Bridges es un tipo que va por libre en Hollywood. No es una estrella en el sentido que le damos a esa palabra, principalmente porque no ha querido serlo. Tiene un puñado de buenas películas en su filmografía, de todos los géneros; cae bien siempre: es Mr. Nice Guy, el Señor Tipo Agradable. Antes de este corazón loco con sonido country fue, en 1992, un corazón rotoen American Heart, donde componía un duro papel de padre ex convicto y drogadicto. Pero de todos esos variados personajes que ha encarnado, hay dos que parecen haberse fundido para dar vida a «Bad» Blake: el primero es Jack Baker, uno de los dos Fabulosos Baker Boys, pianistas de ambiente instalados en una carrera sin brillo: Jack es, de los dos hermanos, el carismático y atractivo, el que hubiera preferido tocar jazz y arrastra un aire de resignada capitulación de hotel en hotel (Steve Kloves, 1989). El otro es el imperecero Jeffrey Lebowski, «The Dude», «El Nota», un tipo sin oficio ni beneficio, desaseado, pasota, jugador de bolos, fumador de maría, bebedor de cierto mejunje llamado ruso blanco (vodka, licor de café y nata líquida), que se ve involucrado en una historia muy Raymond Chandler y acaba espolvoreado de las cenizas de un amigo (Joel Coen, 1989).

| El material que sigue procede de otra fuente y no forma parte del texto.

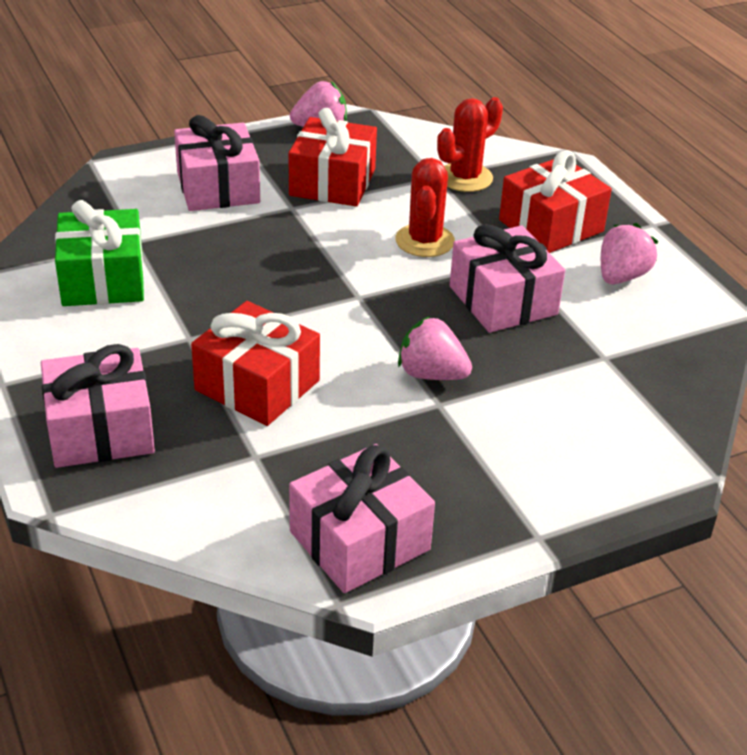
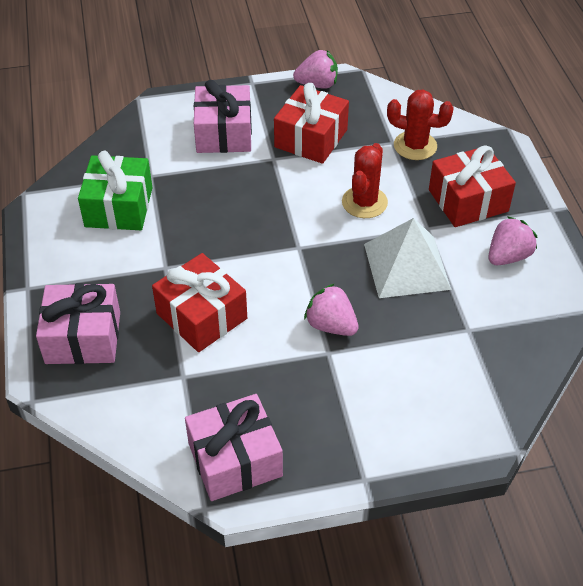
camera: 15 degrees right, 10 degrees up
red cactus [437,97,503,192] -> red cactus turned 45 degrees clockwise [387,90,454,160]
pink gift [450,224,565,333] -> white pyramid [364,218,452,298]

Revisando la lista de actores ganadores de un Oscar he de remontarme muy muy atrás en el tiempo para encontrarme con alguno que lo mereciera tanto: no hay un ápice de forzamiento, de impostura, en la manera en que Bridges encarna a «Bad» Blake. Bastaría imaginarse a un Daniel Day-Lewis, a un Sean Penn, a un Russel Crowe, a un Kevin Spacey o un Nicholas Cage o un Jack Nicholson o un Pacino mismos metidos en la piel de este cantante country para darse cuenta de lo manierista que hubiera podido resultar, lo escandalosamente borracho, lo patéticamente acabado. Esa no es la forma en que Bridges le da vida: Jeff Bridges es absolutamente creíble, más incluso de lo que hubieran llegado a serlo Johnny Cash, Willie Nelson o el gran Kris Kristofferson, de quien, dicen, pudo Jeff Bridges tomar parte de su aspecto. Bueno, quién sabe.